From these estimates and Assumption 1 (ii), there exists a constant \(A_\varepsilon \in (0,A)\) such that:

$$\begin{aligned} \sup _{n\in \mathbb N ^*}\mathbb P \Big (\sup _{t\in [0,T]}Z^n_t\big ([\xi _0,\bar{\xi }]\times [0,A_\varepsilon ]\big )>\varepsilon \Big )<\varepsilon . \end{aligned}$$

(26)

Step 2 It is easy to see that the limiting values of \((Z^n,S^n)_{n\in \mathbb N ^*}\) are necessary continuous. Let us check the \(C\)-tightness (e.g. Jacod and Shiryaev 1987) of \((Z^n,S^n)_{n\in \mathbb N ^*}\) in \(\mathbb D ([0,T],\mathcal{M }_F(\mathbb R _+^2)\times \mathbb R _+)\).

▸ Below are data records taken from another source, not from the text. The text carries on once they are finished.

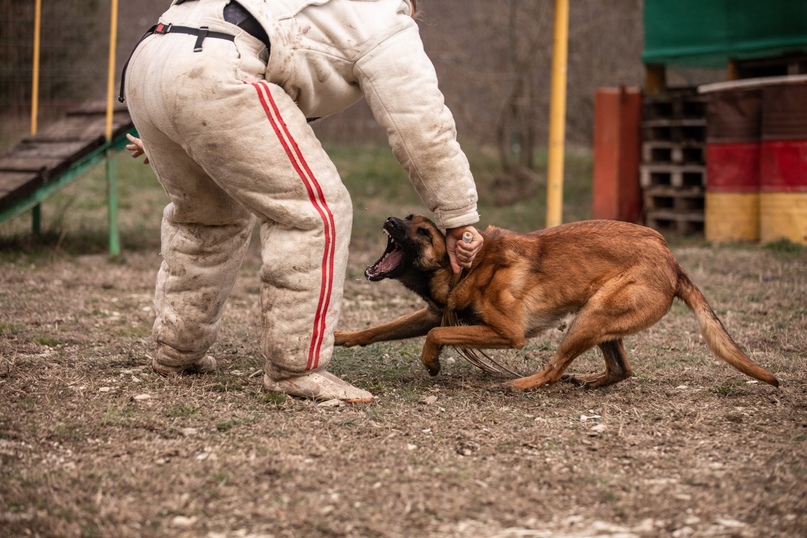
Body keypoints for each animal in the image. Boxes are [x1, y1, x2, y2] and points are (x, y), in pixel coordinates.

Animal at [332, 214, 780, 390]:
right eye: (406, 220)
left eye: (423, 233)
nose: (390, 221)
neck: (465, 269)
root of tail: (671, 257)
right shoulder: (432, 314)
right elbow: (377, 331)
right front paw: (339, 337)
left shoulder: (507, 333)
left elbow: (438, 335)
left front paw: (430, 362)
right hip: (599, 319)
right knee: (621, 369)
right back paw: (591, 380)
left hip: (590, 317)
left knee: (553, 368)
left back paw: (520, 383)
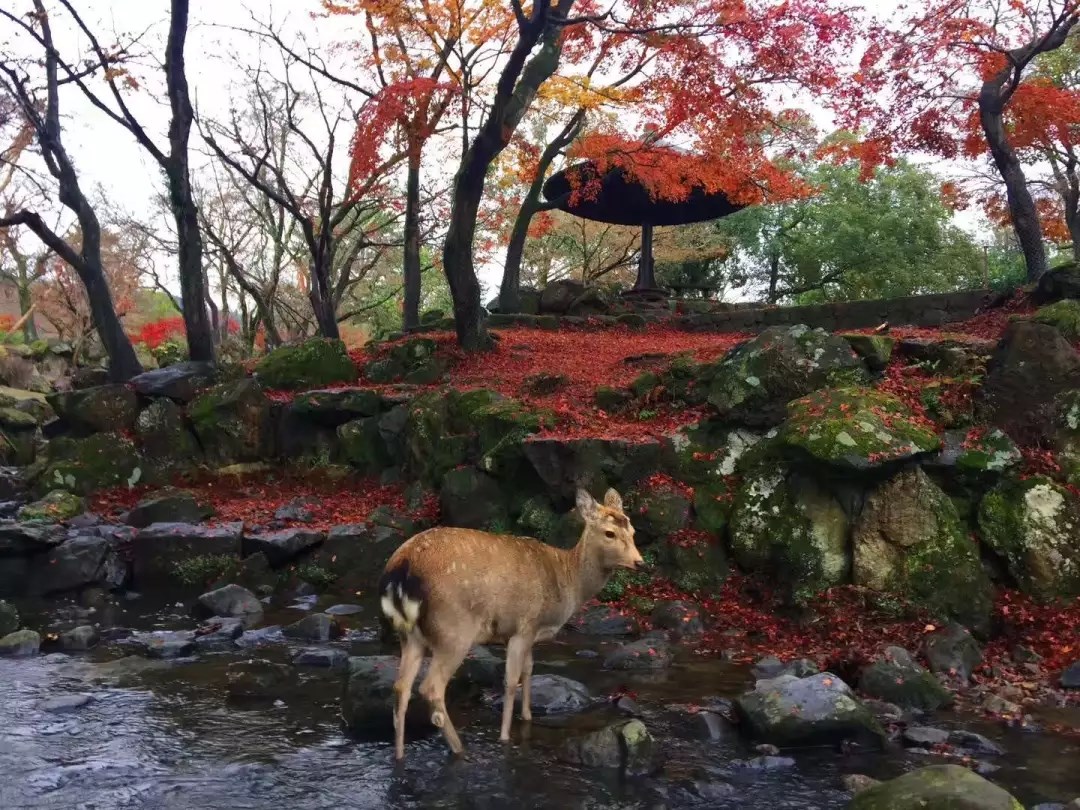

Using a criterion by Méléard and Roelly (1993) and given the compact containment that follows from Step 1, it is sufficient to prove the tightness of \((S^n)_{n\in \mathbb N ^*}\) and of the predictable finite variation part and martingale part of \((\langle Z^n,f\rangle )_{n\in \mathbb N ^*}\) for \(f\) in \(\mathcal C _b^1(\mathbb R _+^3,\mathbb R )\) (which contains the constant function equal to 1). This is obtained by using Aldous-Rebolledo criteria (e.g. Joffe and Métivier 1986)) and adapting the arguments of, for instance, Champagnat et al. (2008) and Tran (2008) using the estimates of Step 1.

Step 3 The identification of the martingale problem satisfied by the limiting values provides (16)–(17). Uniqueness of the solution of (16)–(17) stems from the Assumptions 1. As a consequence, there is a unique limiting value and we have convergence in distribution of \((Z^n,S^n)_{n\in \mathbb N ^*}\) to the solution \((\zeta ,\varrho )\). Since the latter is deterministic, the convergence is also a convergence in distribution.